In an Aug. 27 press release, PLDC’s executive director tried to quell public fears of his organization’s ability to snub county land rules, stating that the PLDC “is committed to working with county zoning and permitting requirements…”
Haraguchi’s statement is backed up by the language within Act 55, which states that PLDC activities will “be coordinated with the county planning departments and the county land use plans, policies, and ordinances.”
But the large red flag here is the word coordinated.
If the PLDC was never intended to blow past county rules, the bill’s language could have specifically used a phrase like “will yield to.” Haraguchi himself may indeed be “committed” to working with the counties, but Act 55 appears to leave the door open to future mischief.
Actually, “vague” is the term that best describes a lot of Act 55’s wording, some of which is so widely open to interpretation, it makes us wonder how many legislators actually read the thing.
Case in point: the PLDC is tasked with revising its Hawaii Public Lands Optimization Plan “from time to time.” Time itself began around 13.75 billion years ago, and, according to some physicists, won’t end for another 5 billion.
Taken in that context, the PLDC Optimization Plan could be updated sometime in the next 5 billion years.
Reassuring the Public
In his Aug. 27 press release, Director Haraguchi attempted to fight off accusations that the PLDC was above the law.
Haraguchi clarified that projects undertaken by the corporation would still have to abide by state environmental regulations, including Environmental Impact Statements (EISs).

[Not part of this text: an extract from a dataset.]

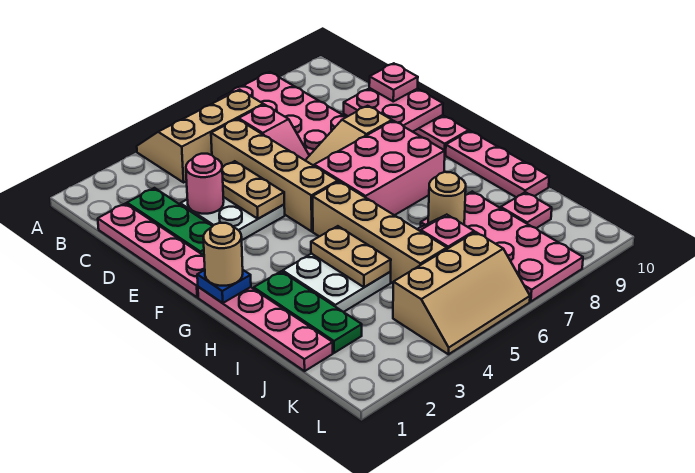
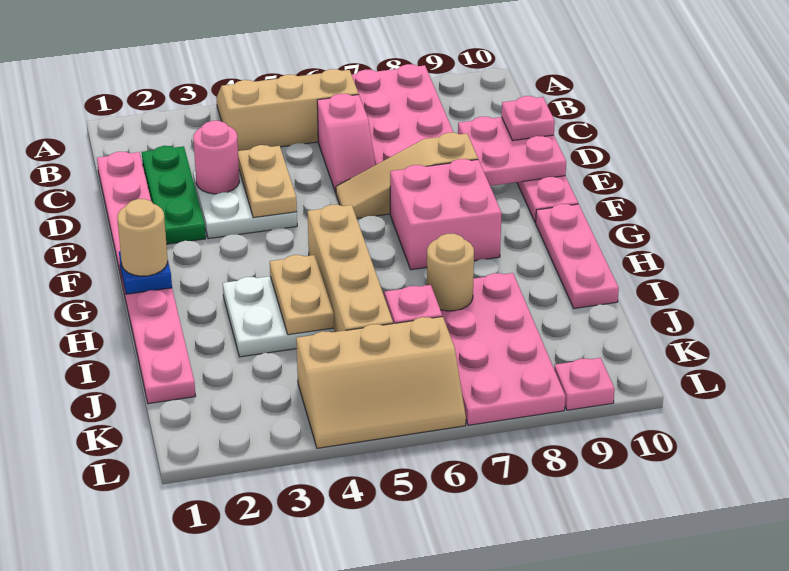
tan 1x4 brick [211,119,338,231] -> none
pink 2x3 brick [314,121,445,215] -> pink 2x2 brick [390,159,502,270]
green 1x3 plate [254,271,362,353] -> none
pink 1x1 plate [501,192,552,228] -> pink 1x1 plate moved to [554,358,615,410]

As Haraguchi explained it, “the PLDC is not exempt from federal laws, state environmental impact laws, nor state historic preservation laws.”

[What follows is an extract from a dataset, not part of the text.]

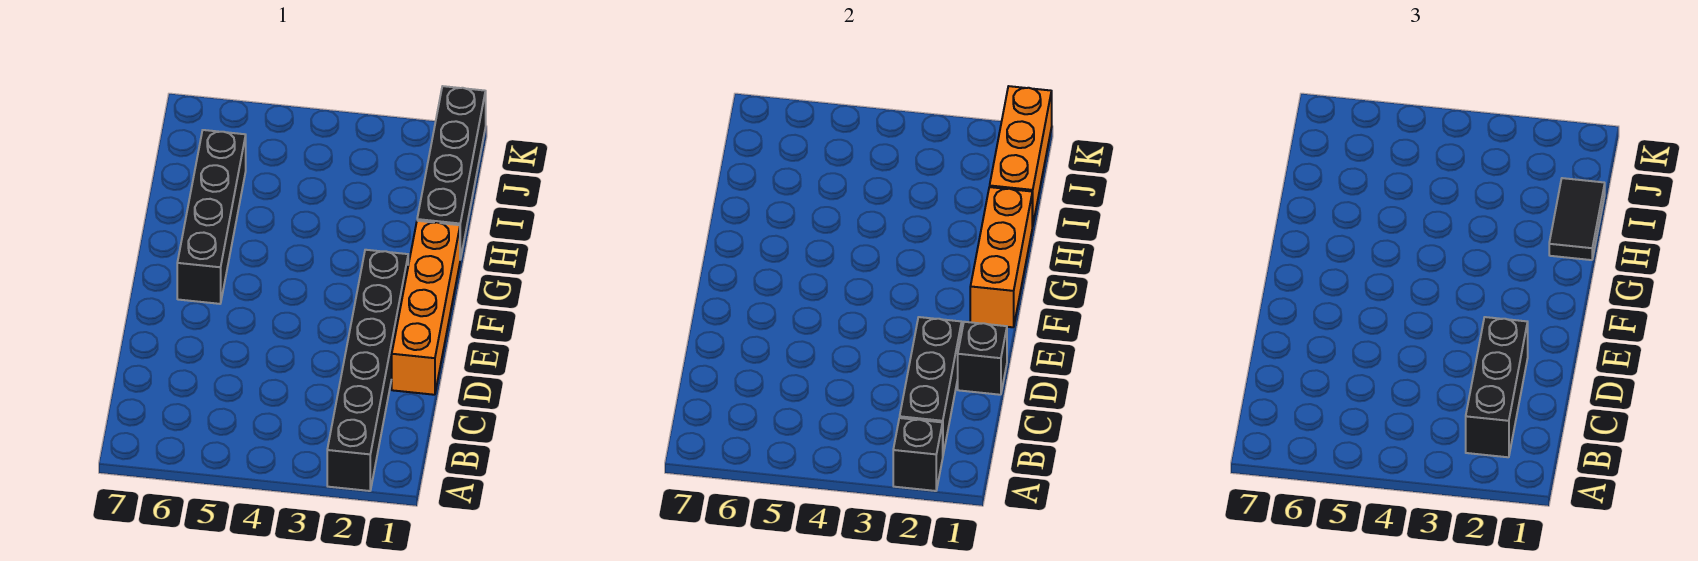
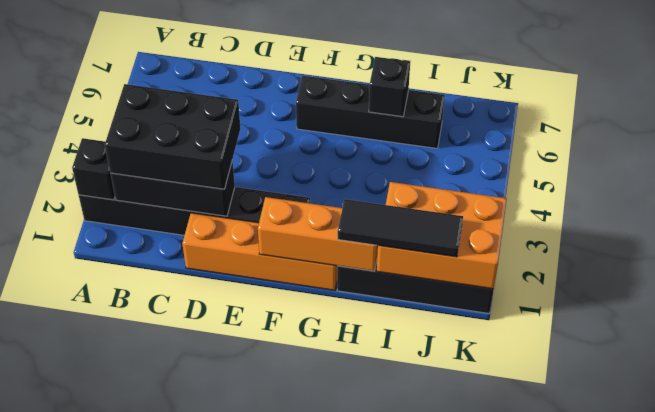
black 1x3 brick [1466,317,1528,457] -> black 2x3 brick [105,84,240,189]
black 1x1 brick [958,322,1007,395] -> black 1x1 brick moved to [369,57,410,117]
black 1x2 tile [1549,178,1605,260] -> black 1x3 tile [338,199,463,257]
orange 1x3 brick [990,86,1052,226] -> orange 2x3 brick [377,182,507,289]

The director has also sought to reassure Hawaiian activists that the Office of Hawaiian Affairs will receive revenue from PLDC projects on the state’s ceded lands.
Ceded lands, consisting of lands once owned by the Hawaiian monarchy and Kingdom of Hawaii, comprise the vast majority of state property, and totaled around 1.8 million acres upon annexation in 1898 (when they were first “ceded”).
Under state law, OHA is entitled to 20% of the revenue the state earns on ceded lands, worth up to $15.1 million annually, according to Act 178. According to the Department of Land and Natural Resources, revenue payments to OHA totaled $10.5 million in 2010, and have fallen steadily in recent years.
Assuming the Public Land Development Corporation’s future projects prove successful, OHA could conceivably benefit from them.
What Happens Now?
For his part, the head of the PLDC seems well qualified. Lloyd Haraguchi spent 20 years working for the James Campbell Co., where he was tasked with selling off unused agricultural lands, and assisted in fielding public concerns during the development of Kapolei, a 5,000-unit housing complex.
So far, the projects Haraguchi and the PLDC have discussed publicly include beach and harbor improvements, a honeybee farm expansion, workforce housing, and film industry facilities, among other relatively small-scale ventures.
Giving an agency the power to bypass some red tape is an appealing thought. With approximately 172 boards and commissions to navigate, and layers of state and county regulations to sift through, the Aloha State is a complicated place for commerce.
In addition, with our public infrastructure steadily deteriorating, it is in the state’s interest to stay creative. In theory, the types of public-private partnerships the PLDC is proposing hold a lot of promise.
But as written, the short term gains from Act 55 may eventually be outweighed by the lopsided powers it vests in the PLDC, and (indirectly) the governor.
Although Gov. Neil Abercrombie seems to have good intentions with Act 55, the same can’t be guaranteed of his eventual successors. With the state’s chief executive controlling the majority of PLDC board appointments, Hawaii could be only one dim-witted governor away from botching relatively pristine public lands.
Whether or not these powers cross a constitutional line is something that will likely be fought out in coffee houses and courtrooms alike in the times ahead.